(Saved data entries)
*** Begin section ***

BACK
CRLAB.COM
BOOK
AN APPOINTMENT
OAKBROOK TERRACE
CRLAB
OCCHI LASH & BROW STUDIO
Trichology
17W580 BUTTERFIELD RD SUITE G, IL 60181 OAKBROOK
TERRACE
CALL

*** End section ***

- _ACTIVITY_: Set all of the entries down again, exactly as they were given.

- _SOLUTION_:
BACK
CRLAB.COM
BOOK
AN APPOINTMENT
OAKBROOK TERRACE
CRLAB
OCCHI LASH & BROW STUDIO
Trichology
17W580 BUTTERFIELD RD SUITE G, IL 60181 OAKBROOK
TERRACE
CALL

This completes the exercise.